Port and dock workers have also been asked to stop work for a few hours on December 30, organize protests on January 6 and 7 at the ports of Dunkirk, Le Havre, Rouen, St Nazaire, La Rochelle, Bordeaux and Marseille, and to halt operations for 24 hours on January 9.
French ports have been working intermittently since the start of the industrial actions, with loadings disrupted on several occasions. As a result, tankers have faced delays at the Fluxel-operated Fos and Lavera oil terminals in the Mediterranean and Le Havre in the north.
As MRC informed before, ExxonMobil's cracker at Notre Dame de Gravenchon, France, had an "unexpected stoppage" on Friday, 6 December, following a technical failure this October. Thus, an electric fire Saturday morning, 19 October, 2019, on the ExxonMobil facilities in Notre-Dame-de-Gravenchon (Seine Maritime) resulted in a plume of smoke, below the regulatory thresholds, which could remain visible for several days.
Besides, ExxonMobil halted polyethylene (PE) production at its site in Notre Dame de Gravenchon, France, last week due to commercial reasons, without providing further details. The site houses 500,000 tons/year of linear low density polyethylene (LLDPE) plant, including metallocene linear low density polyethylene (MLLDPE). This plant resumed operations on 19 December 2019.
Ethylene and propylene are feedstocks for producing polyethylene (PE) and polypropylene (PP).

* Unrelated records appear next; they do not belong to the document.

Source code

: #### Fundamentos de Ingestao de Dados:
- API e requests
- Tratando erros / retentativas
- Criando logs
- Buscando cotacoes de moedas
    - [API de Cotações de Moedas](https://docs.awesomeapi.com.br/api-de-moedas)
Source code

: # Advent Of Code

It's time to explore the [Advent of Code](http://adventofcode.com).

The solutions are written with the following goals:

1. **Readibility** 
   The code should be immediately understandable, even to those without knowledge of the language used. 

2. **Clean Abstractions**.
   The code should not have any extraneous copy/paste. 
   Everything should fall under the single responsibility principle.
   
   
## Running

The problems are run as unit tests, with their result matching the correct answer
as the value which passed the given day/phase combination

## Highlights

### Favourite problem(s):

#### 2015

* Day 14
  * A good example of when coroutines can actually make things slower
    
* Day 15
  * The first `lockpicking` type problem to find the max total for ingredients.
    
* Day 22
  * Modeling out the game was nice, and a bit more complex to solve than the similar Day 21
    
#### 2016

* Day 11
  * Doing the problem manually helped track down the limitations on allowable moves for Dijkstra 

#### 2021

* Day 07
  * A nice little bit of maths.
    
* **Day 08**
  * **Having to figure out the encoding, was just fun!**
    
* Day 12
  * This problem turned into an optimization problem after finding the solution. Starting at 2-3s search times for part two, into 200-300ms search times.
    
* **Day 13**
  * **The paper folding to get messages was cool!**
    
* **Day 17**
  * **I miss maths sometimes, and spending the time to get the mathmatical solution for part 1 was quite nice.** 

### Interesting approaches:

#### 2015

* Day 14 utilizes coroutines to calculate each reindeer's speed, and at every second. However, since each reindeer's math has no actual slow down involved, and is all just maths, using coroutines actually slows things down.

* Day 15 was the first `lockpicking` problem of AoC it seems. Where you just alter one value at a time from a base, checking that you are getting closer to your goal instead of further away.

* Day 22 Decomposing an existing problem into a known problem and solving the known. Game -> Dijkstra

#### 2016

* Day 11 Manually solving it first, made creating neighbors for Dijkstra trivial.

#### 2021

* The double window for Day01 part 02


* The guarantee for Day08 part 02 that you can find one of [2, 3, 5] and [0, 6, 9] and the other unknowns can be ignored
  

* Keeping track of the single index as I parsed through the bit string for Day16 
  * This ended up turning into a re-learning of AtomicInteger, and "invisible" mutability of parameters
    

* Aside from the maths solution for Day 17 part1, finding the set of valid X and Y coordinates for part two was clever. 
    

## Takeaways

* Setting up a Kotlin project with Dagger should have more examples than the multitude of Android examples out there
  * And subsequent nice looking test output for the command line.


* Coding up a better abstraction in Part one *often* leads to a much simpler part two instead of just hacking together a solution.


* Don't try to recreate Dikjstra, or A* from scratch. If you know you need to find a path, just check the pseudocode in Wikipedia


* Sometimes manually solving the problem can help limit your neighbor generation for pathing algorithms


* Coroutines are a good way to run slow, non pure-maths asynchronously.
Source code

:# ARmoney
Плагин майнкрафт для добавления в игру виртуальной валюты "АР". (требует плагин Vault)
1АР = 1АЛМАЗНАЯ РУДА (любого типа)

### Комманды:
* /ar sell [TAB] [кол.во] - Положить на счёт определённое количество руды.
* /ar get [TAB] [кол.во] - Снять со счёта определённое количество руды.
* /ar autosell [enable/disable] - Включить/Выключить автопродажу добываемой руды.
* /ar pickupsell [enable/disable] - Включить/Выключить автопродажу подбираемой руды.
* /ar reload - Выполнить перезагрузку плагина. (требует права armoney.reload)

According to MRC's ScanPlast report, Russia's estimated PE consumption totalled 1,724,670 tonnes in the first ten months of 2019, up by 7% year on year. Shipments of all PE grades increased. The estimated PP consumption in the Russian market in January-October 2019 totalled 1,066,520 tonnes, up by 7% year on year. Supply of block copolymers of propylene (PP block copolymer) and homopolymer of propylene (homopolymer PP) increased, demand for statistical copolymers (PP random copolymer) decreased.